» **What you need to do**
Update the listing below by replacing each "Nachricht" with "Kontakt" and changing nothing else. Leave the pictures out of your answer.

» **Dataset entries**
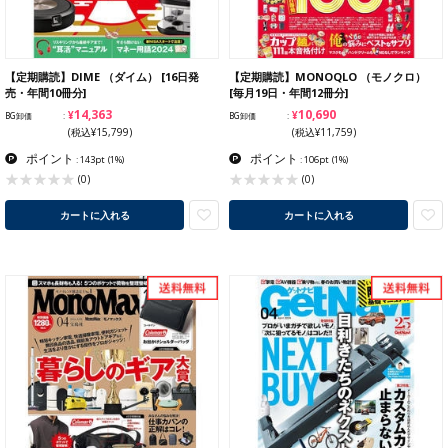
【定期購読】DIME （ダイム） [16日発
【定期購読】MONOQLO （モノクロ）
売・年間10冊分]
[毎月19日・年間12冊分]
¥14,363
¥10,690
BG卸価
BG卸価
(税込¥15,799)
(税込¥11,759)
ポイント
ポイント
: 143pt
(1%)
: 106pt
(1%)
(0)
(0)
カートに入れる
カートに入れる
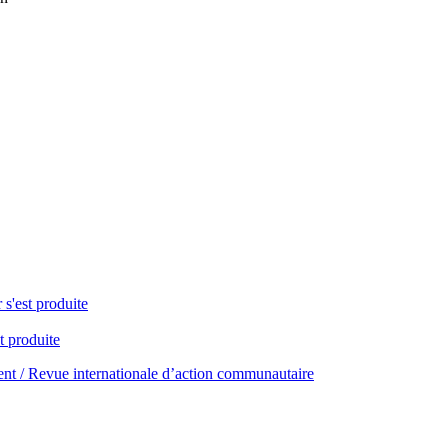
 s'est produite
t produite
t / Revue internationale d’action communautaire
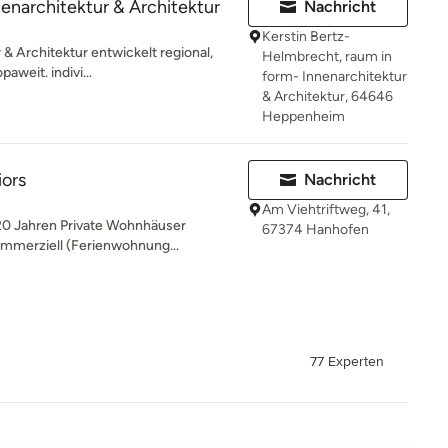
enarchitektur & Architektur
Nachricht
Kerstin Bertz-
 & Architektur entwickelt regional,
Helmbrecht, raum in
aweit. indivi...
form- Innenarchitektur
& Architektur, 64646
Heppenheim
iors
Nachricht
Am Viehtriftweg, 41,
 20 Jahren Private Wohnhäuser
67374 Hanhofen
mmerziell (Ferienwohnung...
77 Experten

» **Written response**
【定期購読】DIME （ダイム） [16日発
【定期購読】MONOQLO （モノクロ）
売・年間10冊分]
[毎月19日・年間12冊分]
¥14,363
¥10,690
BG卸価
BG卸価
(税込¥15,799)
(税込¥11,759)
ポイント
ポイント
: 143pt
(1%)
: 106pt
(1%)
(0)
(0)
カートに入れる
カートに入れる
 s'est produite
t produite
t / Revue internationale d’action communautaire
enarchitektur & Architektur
Kontakt
Kerstin Bertz-
 & Architektur entwickelt regional,
Helmbrecht, raum in
aweit. indivi...
form- Innenarchitektur
& Architektur, 64646
Heppenheim
iors
Kontakt
Am Viehtriftweg, 41,
 20 Jahren Private Wohnhäuser
67374 Hanhofen
mmerziell (Ferienwohnung...
77 Experten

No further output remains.